The Battle of Chaeroneia, 4 August 338 Bc, marks one of the decisive moments of Greek history. By now, twenty years into his reign, Philip II of Macedon had strengthened his resources, perfected his army, and achieved a dominant position in northern Greece including control of non-Greek peoples. Athens, faced with the strangulation of her supply of grain from the Black Sea, had finally declared war, and Thebes agreed to stand by her. Philip drove down into Greece, met the assembled hoplite armies on the plain of Chaeroneia, and destroyed them. The Athenians alone lost 1,000 dead and 2,000 prisoners. The cities, with the exception of Sparta, who refused to join, were now bullied by Philip into forming an alliance, the League of Corinth, of which he was voted the leading member. Their governments were packed with pro-Macedonian dependants and forbidden to engage in any independent activity. Philip was supreme in Greece, and, although the cities themselves would not have been aware of it, the era of the independent city-state was over.

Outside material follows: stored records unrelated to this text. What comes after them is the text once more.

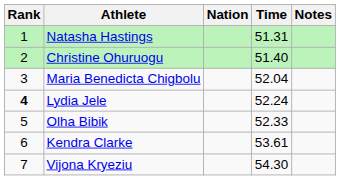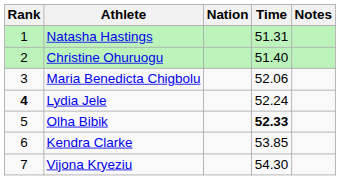Maria Benedicta Chigbolu | Time: 52.04 -> 52.06
Olha Bibik | Time: normal -> bold
Kendra Clarke | Time: 53.61 -> 53.85
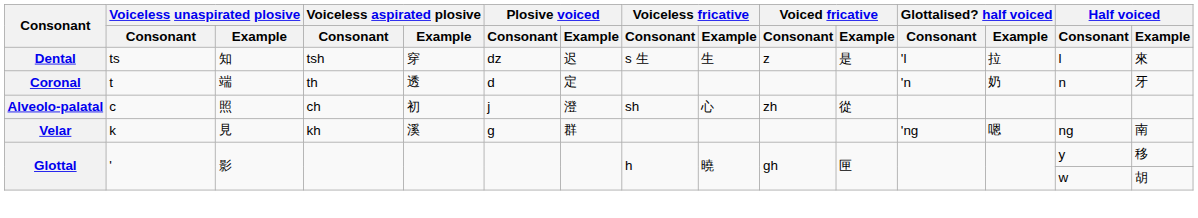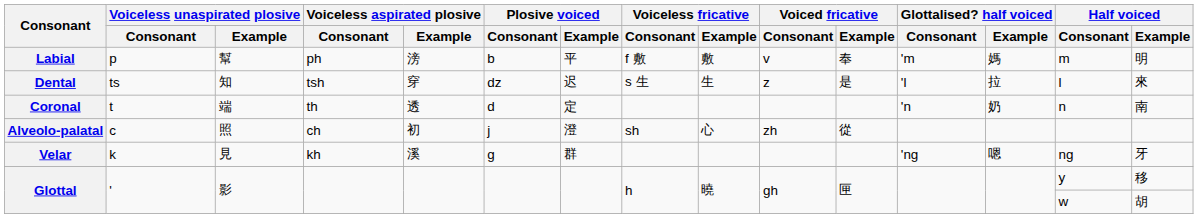+ row: Labial | p | 幫 | ph | 滂 | b | 平 | f 敷 | 敷 | v | 奉 | 'm | 媽 | m | 明
Coronal | Half voiced / Example: 牙 -> 南
Velar | Half voiced / Example: 南 -> 牙
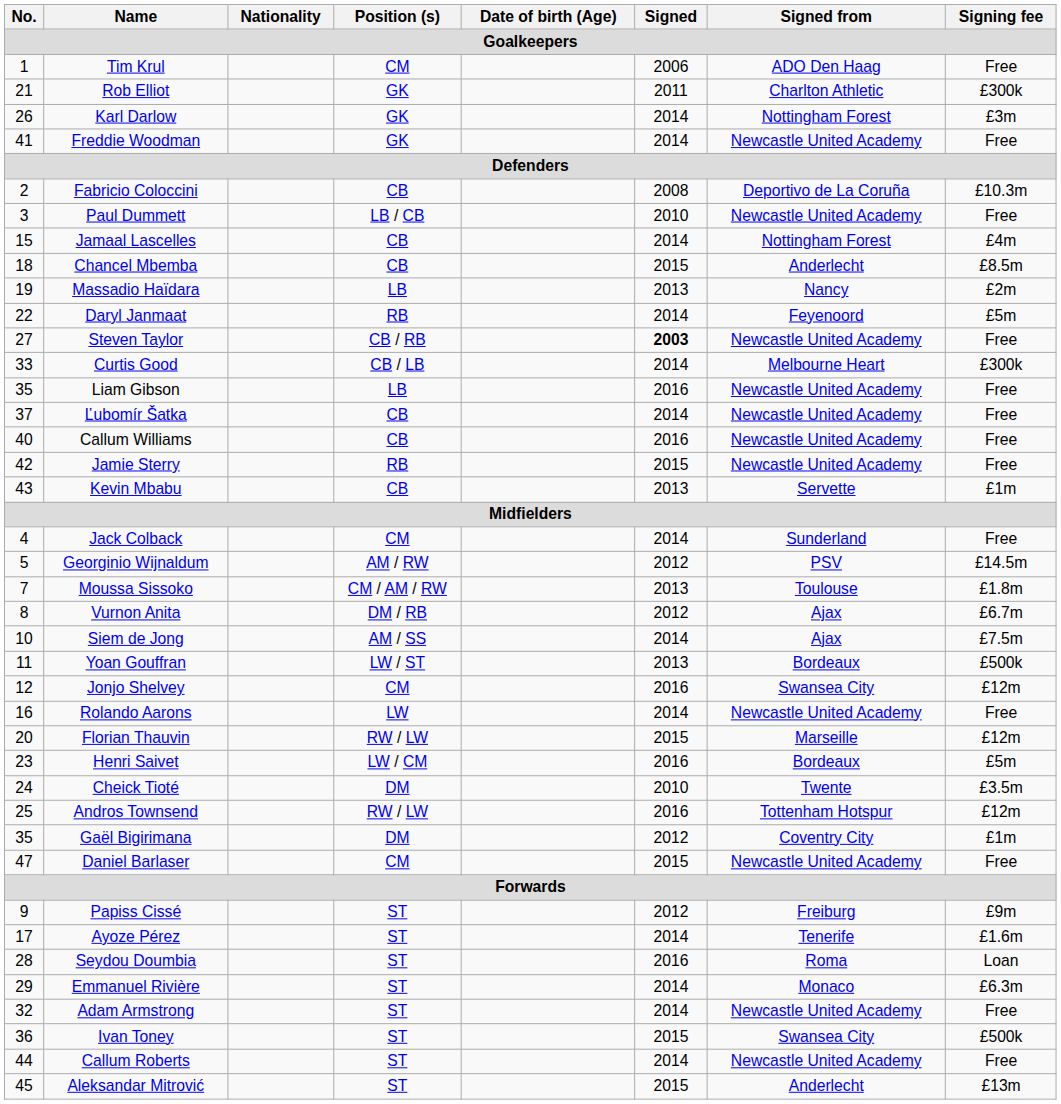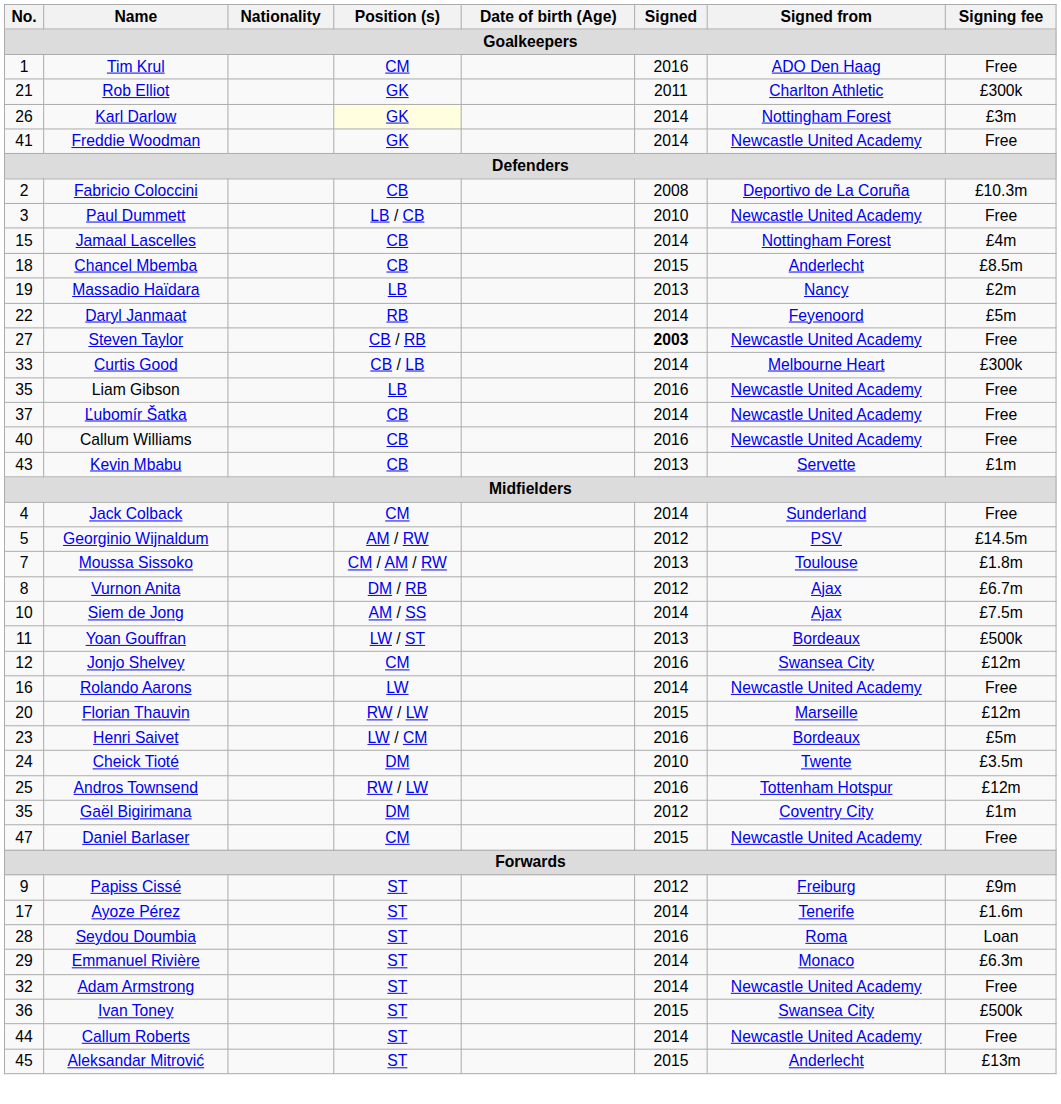Tim Krul | Signed: 2006 -> 2016
Karl Darlow | Position (s): no background -> lightyellow background
- row: 42 | Jamie Sterry | RB | 2015 | Newcastle United Academy | Free
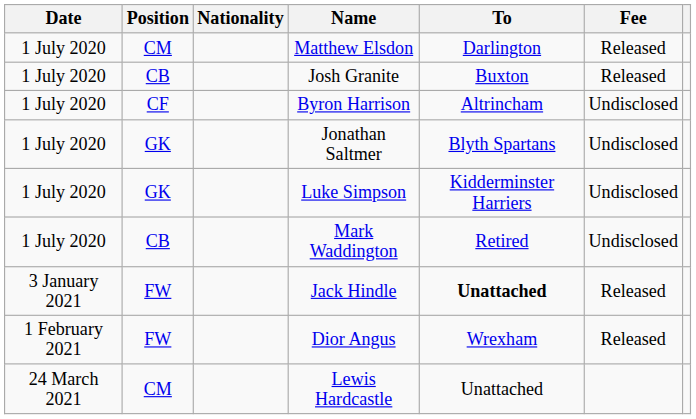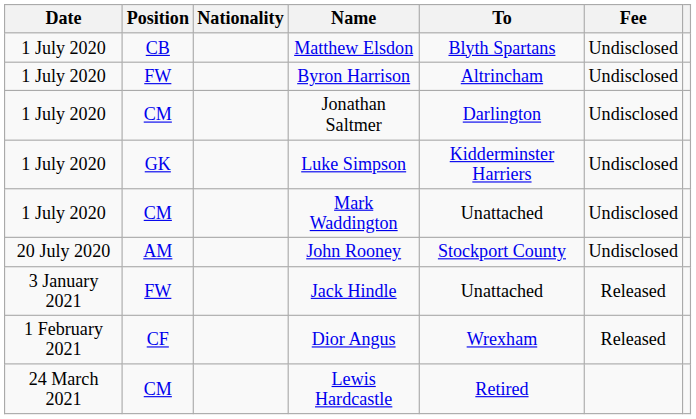Matthew Elsdon | Position: CM -> CB
Matthew Elsdon | To: Darlington -> Blyth Spartans
Matthew Elsdon | Fee: Released -> Undisclosed
- row: 1 July 2020 | CB | Josh Granite | Buxton | Released
Byron Harrison | Position: CF -> FW
Jonathan Saltmer | Position: GK -> CM
Jonathan Saltmer | To: Blyth Spartans -> Darlington
Mark Waddington | Position: CB -> CM
Mark Waddington | To: Retired -> Unattached
+ row: 20 July 2020 | AM | John Rooney | Stockport County | Undisclosed
Jack Hindle | To: bold -> normal
Dior Angus | Position: FW -> CF
Lewis Hardcastle | To: Unattached -> Retired
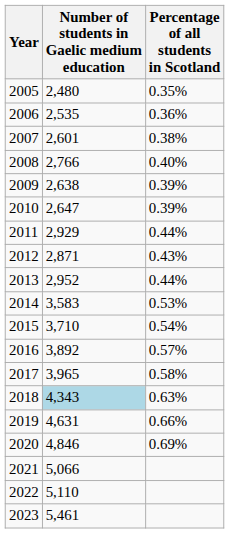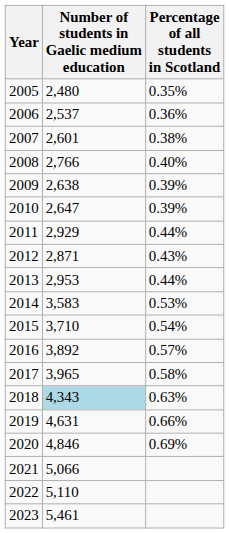2006 | Number of students in Gaelic medium education: 2,535 -> 2,537
2013 | Number of students in Gaelic medium education: 2,952 -> 2,953
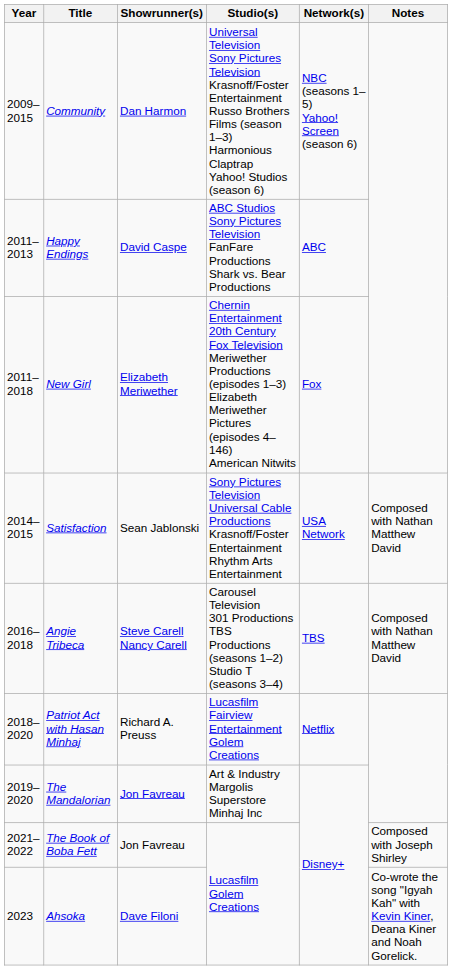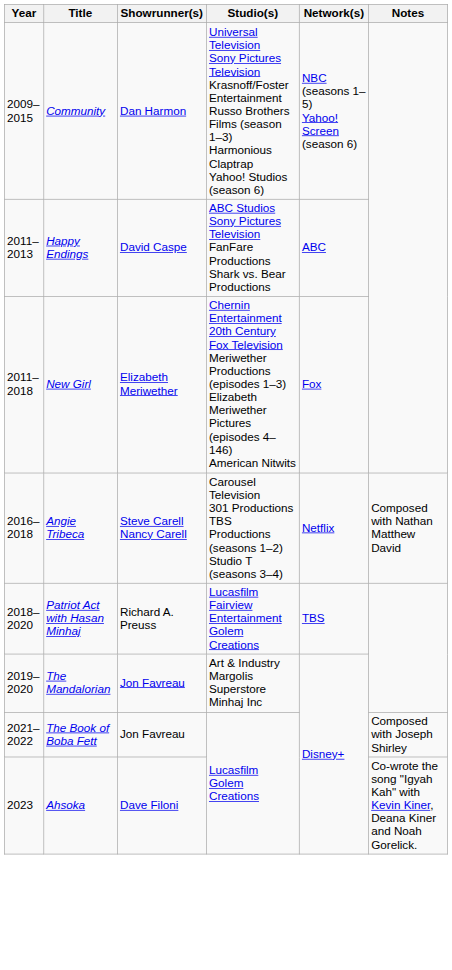- row: 2014–2015 | Satisfaction | Sean Jablonski | Sony Pictures Television Universal Cable Productions Krasnoff/Foster Entertainment Rhythm Arts Entertainment | USA Network | Composed with Nathan Matthew David
Angie Tribeca | Network(s): TBS -> Netflix
Patriot Act with Hasan Minhaj | Network(s): Netflix -> TBS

Philip’s dominance had, in fact, been prophesied by the great Athenian speech-writer Isocrates. In a recitation written for the Olympic Games of 380 Isocrates had argued that the only way to bring unity to the fragmented Greek world was to launch a national crusade under one leader against Persia. In the last days of his life, he saw the triumph of Philip and congratulated him on his victory at Chaeroneia. Philip had, indeed, created a new political system, a model of monarchy whose power was based ultimately on the excellence of the monarch himself and the troops and nobles who gave personal allegiance to him. It was a model that had become totally alien to the Greek world, but now it was to prove the most successful and resilient form of government in this world for the next 200 years and even provided an exemplar for the Roman emperors.
In the first instance, the relationship between the king and his troops and war leaders depended on continual victory in war with all the benefits of booty and prestige that came with it. Philip, although in his mid-forties, was determined to maintain the momentum of success. He now embarked on the most ambitious of his plans, an invasion of Persia. The time seemed ripe. There was a power struggle for the Persian throne, and both Egypt and Babylon were in rebellion. Philip harked back 150 years, disingenuously claiming the right to lead the Greeks in revenge for Xerxes’ invasion and the desecration of the Greek shrines. By 336 an advance force of 10,000 Macedonians had already crossed the Hellespont and was campaigning along the Asian coast.